• _Provided material_:
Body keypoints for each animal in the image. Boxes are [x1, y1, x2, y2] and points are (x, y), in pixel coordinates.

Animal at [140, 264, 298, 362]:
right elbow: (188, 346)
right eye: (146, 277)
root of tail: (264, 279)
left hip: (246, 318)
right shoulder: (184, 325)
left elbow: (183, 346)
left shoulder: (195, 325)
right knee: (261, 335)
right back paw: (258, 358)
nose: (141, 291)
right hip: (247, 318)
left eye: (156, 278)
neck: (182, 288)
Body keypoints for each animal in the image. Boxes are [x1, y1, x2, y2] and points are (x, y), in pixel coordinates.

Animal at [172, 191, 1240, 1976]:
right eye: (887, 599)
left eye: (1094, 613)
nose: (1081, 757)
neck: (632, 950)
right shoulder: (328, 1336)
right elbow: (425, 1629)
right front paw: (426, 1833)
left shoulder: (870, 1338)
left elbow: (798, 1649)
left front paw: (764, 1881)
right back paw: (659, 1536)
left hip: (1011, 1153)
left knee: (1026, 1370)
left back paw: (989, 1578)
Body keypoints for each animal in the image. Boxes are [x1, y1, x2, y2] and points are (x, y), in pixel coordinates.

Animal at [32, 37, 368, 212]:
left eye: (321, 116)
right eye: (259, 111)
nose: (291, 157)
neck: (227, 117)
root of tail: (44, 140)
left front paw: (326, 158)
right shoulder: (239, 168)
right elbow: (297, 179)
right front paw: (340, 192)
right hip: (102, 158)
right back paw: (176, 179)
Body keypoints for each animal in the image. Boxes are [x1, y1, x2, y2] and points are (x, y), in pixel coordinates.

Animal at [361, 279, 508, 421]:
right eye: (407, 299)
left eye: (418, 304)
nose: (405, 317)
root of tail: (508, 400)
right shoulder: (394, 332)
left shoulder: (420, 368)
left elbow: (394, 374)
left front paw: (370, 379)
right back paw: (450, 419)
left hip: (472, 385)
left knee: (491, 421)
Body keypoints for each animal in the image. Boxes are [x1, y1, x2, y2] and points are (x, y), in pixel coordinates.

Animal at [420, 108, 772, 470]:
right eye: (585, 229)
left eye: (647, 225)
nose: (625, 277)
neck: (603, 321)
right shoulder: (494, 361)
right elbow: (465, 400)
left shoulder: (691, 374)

• _Task directions_: Print the full listing, word for word.

• _Answer box_:
Body keypoints for each animal in the image. Boxes are [x1, y1, x2, y2] and points are (x, y), in pixel coordinates.

Animal at [140, 264, 298, 362]:
right elbow: (188, 346)
right eye: (146, 277)
root of tail: (264, 279)
left hip: (246, 318)
right shoulder: (184, 325)
left elbow: (183, 346)
left shoulder: (195, 325)
right knee: (261, 335)
right back paw: (258, 358)
nose: (141, 291)
right hip: (247, 318)
left eye: (156, 278)
neck: (182, 288)
Body keypoints for each animal in the image. Boxes are [x1, y1, x2, y2] and points are (x, y), in pixel coordinates.

Animal at [172, 191, 1240, 1976]:
right eye: (887, 599)
left eye: (1094, 613)
nose: (1081, 757)
neck: (632, 950)
right shoulder: (328, 1336)
right elbow: (425, 1629)
right front paw: (426, 1833)
left shoulder: (870, 1338)
left elbow: (798, 1649)
left front paw: (764, 1881)
right back paw: (659, 1536)
left hip: (1011, 1153)
left knee: (1026, 1370)
left back paw: (989, 1578)
Body keypoints for each animal in the image. Boxes are [x1, y1, x2, y2] and points are (x, y), in pixel coordinates.

Animal at [32, 37, 368, 212]:
left eye: (321, 116)
right eye: (259, 111)
nose: (291, 157)
neck: (227, 117)
root of tail: (44, 140)
left front paw: (326, 158)
right shoulder: (239, 168)
right elbow: (297, 179)
right front paw: (340, 192)
right hip: (102, 158)
right back paw: (176, 179)
Body keypoints for each animal in the image. Boxes are [x1, y1, x2, y2] and points are (x, y), in pixel coordinates.

Animal at [361, 279, 508, 421]:
right eye: (407, 299)
left eye: (418, 304)
nose: (405, 317)
root of tail: (508, 400)
right shoulder: (394, 332)
left shoulder: (420, 368)
left elbow: (394, 374)
left front paw: (370, 379)
right back paw: (450, 419)
left hip: (472, 385)
left knee: (491, 421)
Body keypoints for each animal in the image. Boxes are [x1, y1, x2, y2] and points are (x, y), in pixel coordinates.

Animal at [420, 108, 772, 470]:
right eye: (585, 229)
left eye: (647, 225)
nose: (625, 277)
neck: (603, 321)
right shoulder: (494, 361)
right elbow: (465, 400)
left shoulder: (691, 374)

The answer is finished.